Comment by steerlabs

6 days ago

OP here. I wrote this because I got tired of agents confidently guessing answers when they should have asked for clarification (e.g. guessing "Springfield, IL" instead of asking "Which state?" when asked "weather in Springfield").

I built an open-source library to enforce these logic/safety rules outside the model loop: https://github.com/imtt-dev/steer

This approach kind of reminds me of taking an open-book test. Performing mandatory verification against a ground truth is like taking the test, then going back to your answers and looking up whether they match.
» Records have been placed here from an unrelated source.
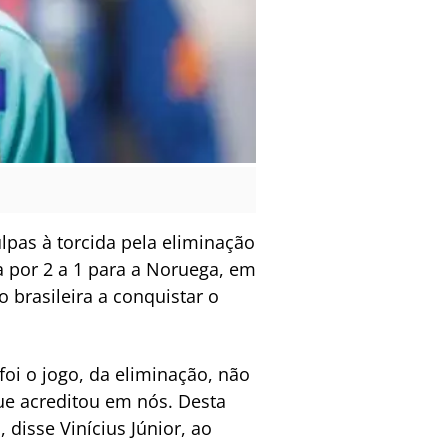
lpas à torcida pela eliminação
a por 2 a 1 para a Noruega, em
 brasileira a conquistar o
oi o jogo, da eliminação, não
que acreditou em nós. Desta
, disse Vinícius Júnior, ao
Unlike a student, the LLM never arrives at a sort of epistemic coherence, where they know what they know, how they know it, and how true it's likely to be. So you have to structure every problem into a format where the response can be evaluated against an external source of truth.
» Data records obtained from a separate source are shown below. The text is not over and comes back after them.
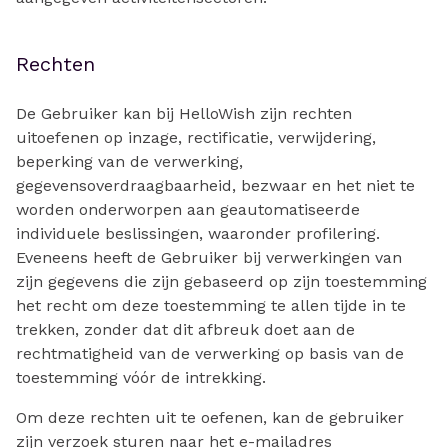
Rechten
De Gebruiker kan bij HelloWish zijn rechten
uitoefenen op inzage, rectificatie, verwijdering,
beperking van de verwerking,
gegevensoverdraagbaarheid, bezwaar en het niet te
worden onderworpen aan geautomatiseerde
individuele beslissingen, waaronder profilering.
Eveneens heeft de Gebruiker bij verwerkingen van
zijn gegevens die zijn gebaseerd op zijn toestemming
het recht om deze toestemming te allen tijde in te
trekken, zonder dat dit afbreuk doet aan de
rechtmatigheid van de verwerking op basis van de
toestemming vóór de intrekking.
Om deze rechten uit te oefenen, kan de gebruiker
zijn verzoek sturen naar het e-mailadres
Thanks a lot for this. Also one question in case anyone could shed a bit of light: my understanding is that setting temperature=0, top_p=1 would cause deterministic output (identical output given identical input). For sure it won’t prevent factually wrong replies/hallucination, only maintains generation consistency (eq. classification tasks). Is this universally correct or is it dependent on model used? (or downright wrong understanding of course?)

  • > my understanding is that setting temperature=0, top_p=1 would cause deterministic output (identical output given identical input).

    That's typically correct. Many models are implemented this way deliberately. I believe it's true of most or all of the major models.

    > Is this universally correct or is it dependent on model used?

    There are implementation details that lead to uncontrollable non-determinism if they're not prevented within the model implementation. See e.g. the Pytorch docs for CUDA convolution determinism: https://docs.pytorch.org/docs/stable/notes/randomness.html#c...

    That documents settings like this:

        torch.backends.cudnn.deterministic = True 
    

    Parallelism can be a source of non-determinism if it's not controlled for, either implicitly via e.g. dependencies or explicitly.

You should use structured output rather than checking and rechecking for valid json. It can’t solve all of your problems but it can enforce a schema on the output format.